Online gaming addiction: how it affects men’s brain impulse control

Online gaming addiction: how it affects men's brain impulse control

The Radiological Society of North America has presented findings from researchers using function MRI which show the gender differences present in online gaming addiction, and the affect it has on brain impulse control.

The study found that the level of brain impulse control is affected by online gaming addiction in men more than women.

Classifying online gaming addiction

According to the Radiological Society of North America, online gaming addiction, which is classified as the condition internet gaming disorder (IGD), is characterised by compulsive playing of online games to the exclusion of other interests. They write that individuals with IGD often suffer significant impairment or distress and may experience negative effects at work, in school or in relationships because of the amount of time they spend playing. They also show symptoms of withdrawal when not playing.

The study’s senior author, Yawen Sun, M.D., diagnostic radiologist at the Department of Radiology of Ren Ji Hospital, who is affiliated with the Shanghai Jiao Tong University School of Medicine in Shanghai, China, said: “Internet use is an integral part of the daily lives of many young adults, and a loss of control over Internet use could lead to various negative effects. Internet gaming disorder has become a major public health concern worldwide among both adolescents and young adults.”

How it affects brain impulse control

Sun added:”Our findings demonstrated that alterations in cerebral activity are observed in men with IGD, but not in women with IGD, and that the lower brain activity in the superior frontal gyrus in men with IGD may be associated with higher impulsivity.”
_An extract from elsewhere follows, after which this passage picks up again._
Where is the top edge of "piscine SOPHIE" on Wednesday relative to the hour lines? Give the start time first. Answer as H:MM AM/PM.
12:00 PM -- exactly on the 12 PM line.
Sun explained: “Men have shown lower levels of impulse control in comparison with women, and their impulse control also increases more gradually. Given the role of inhibitory control in the initiation of IGD, young men may tend to experiment with pathological Internet use to a greater degree than young women do.”

Importantly, the causes of this difference in lower levels of brain impulse control are unclear. According to Sun, “It remains unclear whether the brain functional and structural changes found in IGD are gaming-induced or precursors for vulnerability…future research should focus on using functional MRI to identify brain susceptibility factors relating to the development of IGD.”